Der BGH stellt in seiner Entscheidung klar, dass Berufungen gegen Entscheidungen des Amtsgerichts, die von Parteien eingelegt werden, welche ihren Wohnsitz im Ausland haben, gemäß § 119 Abs. 1 Nr. 1 Buchstabe B GVG bei den Oberlandesgerichten eingelegt werden müssen.

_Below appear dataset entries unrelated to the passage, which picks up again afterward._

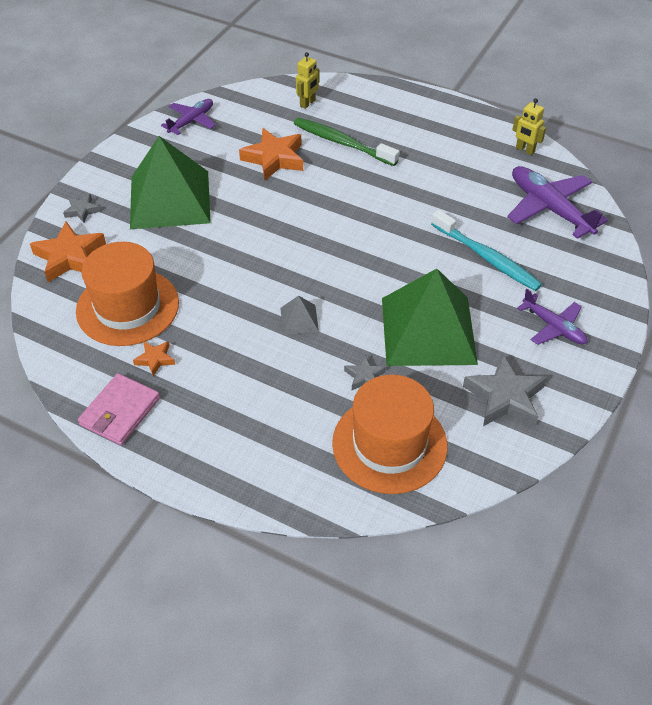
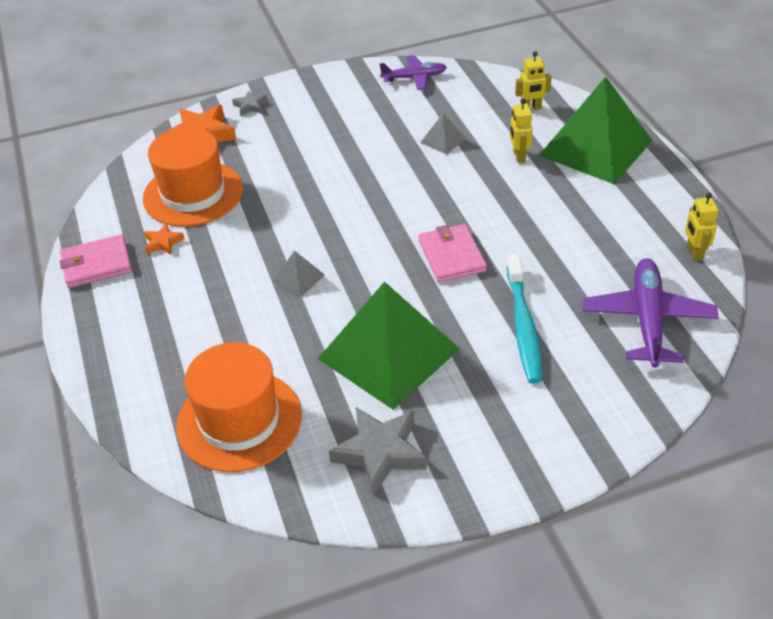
camera: 45 degrees right, 5 degrees down
(170, 199) = (321, 130): green pyramid -> green pyramid (596, 147)
(274, 158) = (443, 140): orange star -> grey pyramid
(342, 143) = (519, 156): green toothbrush -> yellow robot
(364, 376) = (289, 355): grey star -> none
(385, 238) = (451, 256): none -> pink wallet
(553, 327) = (506, 425): purple plane -> none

Vorliegend war Berufung beim Landgericht gegen eine Entscheidung des Amtsgerichts eingelegt worden. Das Landgericht hatte die Berufung durch Beschluss als unzulässig verworfen. Hiergegen hatte sich der Kläger und Berufungsführer mit der Rechtsbeschwerde gewendet. Der BGH stellt klar, dass § 119 GVG auch auf Mietstreitigkeiten Anwendung findet. § 29 h ZPO regele nur die örtliche Zuständigkeit in der ersten Instanz, besage aber nichts zu der in § 119 GVG geregelten funktionellen Zuständigkeit für das Berufungsverfahren. Soweit § 119 GVG auf den allgemeinen Gerichtsstand der Parteien verweise, solle damit nicht die Anwendbarkeit der Vorschrift auf die Fälle beschränkt werden, in denen in erster Instanz der allgemeine Gerichtsstand gilt.

Dem Berufungskläger half auch kein Hinweis darauf, dass vorliegend § 36 ZPO analog anzuwenden wäre mit der Folge, dass eine gerichtliche Bestimmung der Zuständigkeit hätte herbeigeführt werden müssen. Mithin liegt ein Haftungsfall für den Anwalt vor, welcher die Berufung beim unzuständigen Gericht eingelegt hatte.